[Start of section]

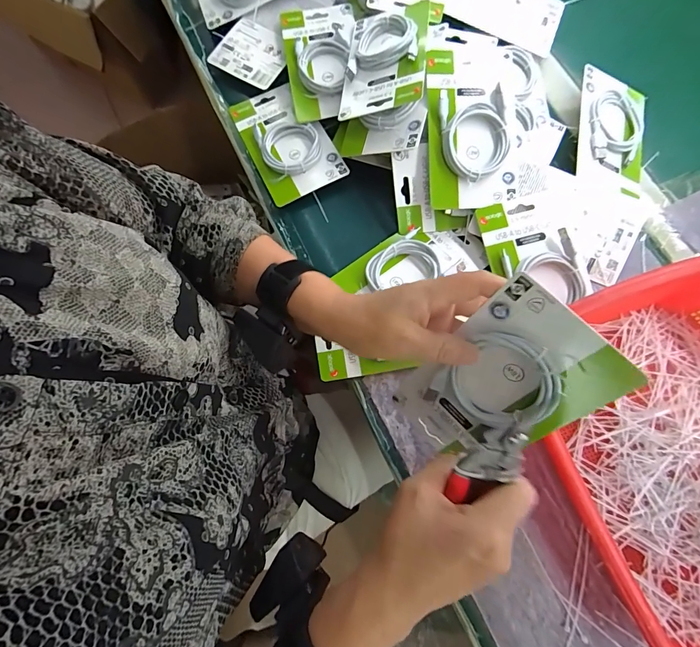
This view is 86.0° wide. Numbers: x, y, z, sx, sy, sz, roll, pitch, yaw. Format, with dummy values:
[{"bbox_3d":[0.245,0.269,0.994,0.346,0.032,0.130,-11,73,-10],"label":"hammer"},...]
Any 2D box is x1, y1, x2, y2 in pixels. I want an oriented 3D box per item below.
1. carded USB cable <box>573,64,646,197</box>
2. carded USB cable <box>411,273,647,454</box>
[{"bbox_3d":[0.323,-0.231,0.463,0.088,0.018,0.157,15,78,-10],"label":"carded USB cable"},{"bbox_3d":[0.107,0.055,0.289,0.097,0.173,0.015,44,44,13],"label":"carded USB cable"}]

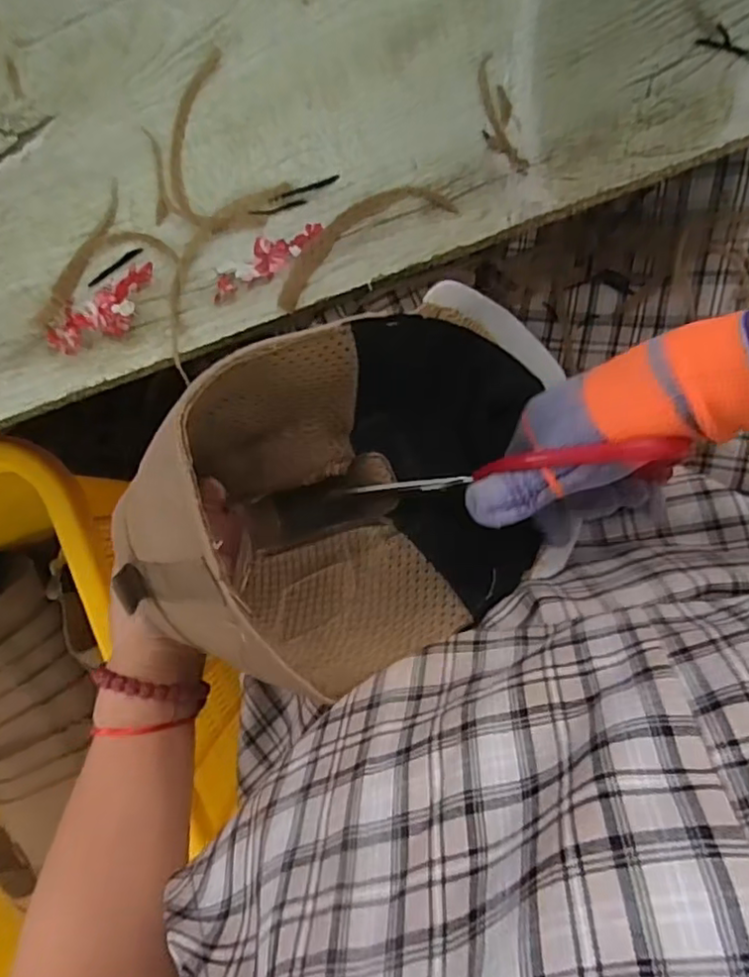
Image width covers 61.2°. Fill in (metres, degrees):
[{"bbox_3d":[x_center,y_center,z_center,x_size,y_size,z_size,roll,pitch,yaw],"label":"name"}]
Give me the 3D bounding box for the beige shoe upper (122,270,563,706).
[{"bbox_3d":[0.004,-0.001,0.308,0.174,0.145,0.160,-18,90,7],"label":"beige shoe upper"}]

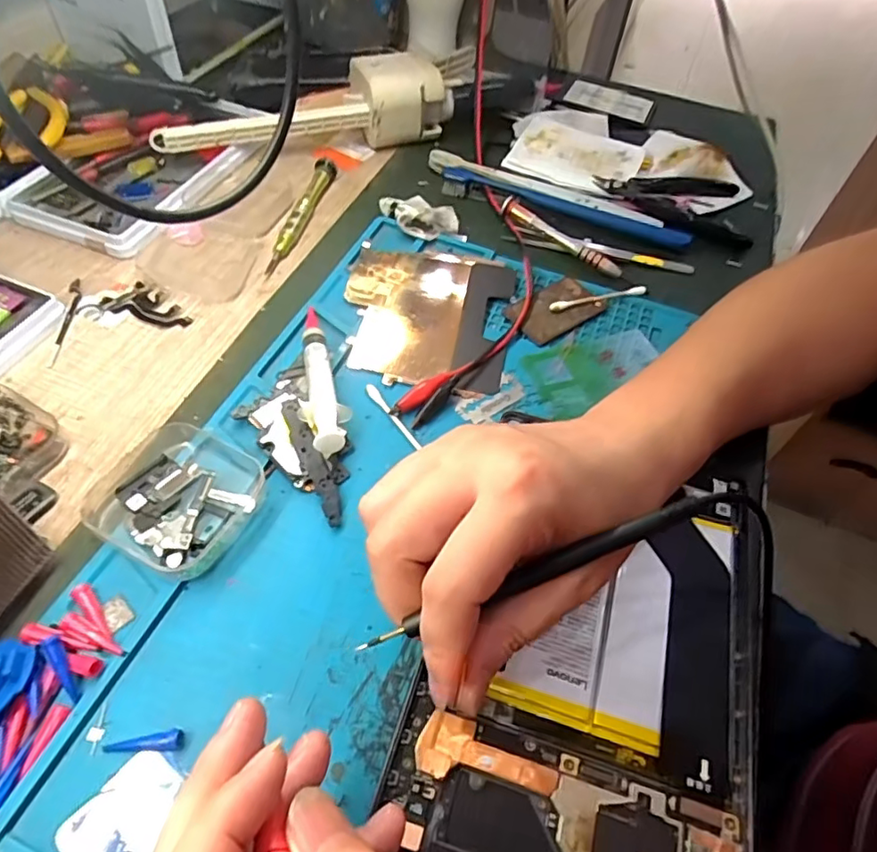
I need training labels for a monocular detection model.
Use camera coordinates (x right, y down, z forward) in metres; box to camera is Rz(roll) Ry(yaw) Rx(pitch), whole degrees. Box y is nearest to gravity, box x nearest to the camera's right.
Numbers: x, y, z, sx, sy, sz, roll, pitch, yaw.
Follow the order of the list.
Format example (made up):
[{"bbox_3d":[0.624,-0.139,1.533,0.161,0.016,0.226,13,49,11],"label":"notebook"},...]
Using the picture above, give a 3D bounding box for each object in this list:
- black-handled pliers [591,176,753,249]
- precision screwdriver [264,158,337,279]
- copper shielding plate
[{"bbox_3d":[0.180,-0.173,0.448,0.116,0.013,0.075,6,53,0],"label":"black-handled pliers"},{"bbox_3d":[-0.097,-0.150,0.413,0.014,0.016,0.121,11,53,4],"label":"precision screwdriver"},{"bbox_3d":[-0.006,-0.072,0.356,0.098,0.007,0.112,7,53,0],"label":"copper shielding plate"}]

[End of section]

Only lines go in the copy, not pictures. Transcribe exactly from the start of the listing through the line containing "1. carded USB cable <box>573,64,646,197</box>".

— Output for this exercise —
This view is 86.0° wide. Numbers: x, y, z, sx, sy, sz, roll, pitch, yaw. Format, with dummy values:
[{"bbox_3d":[0.245,0.269,0.994,0.346,0.032,0.130,-11,73,-10],"label":"hammer"},...]
Any 2D box is x1, y1, x2, y2 in pixels. I want an oriented 3D box per item below.
1. carded USB cable <box>573,64,646,197</box>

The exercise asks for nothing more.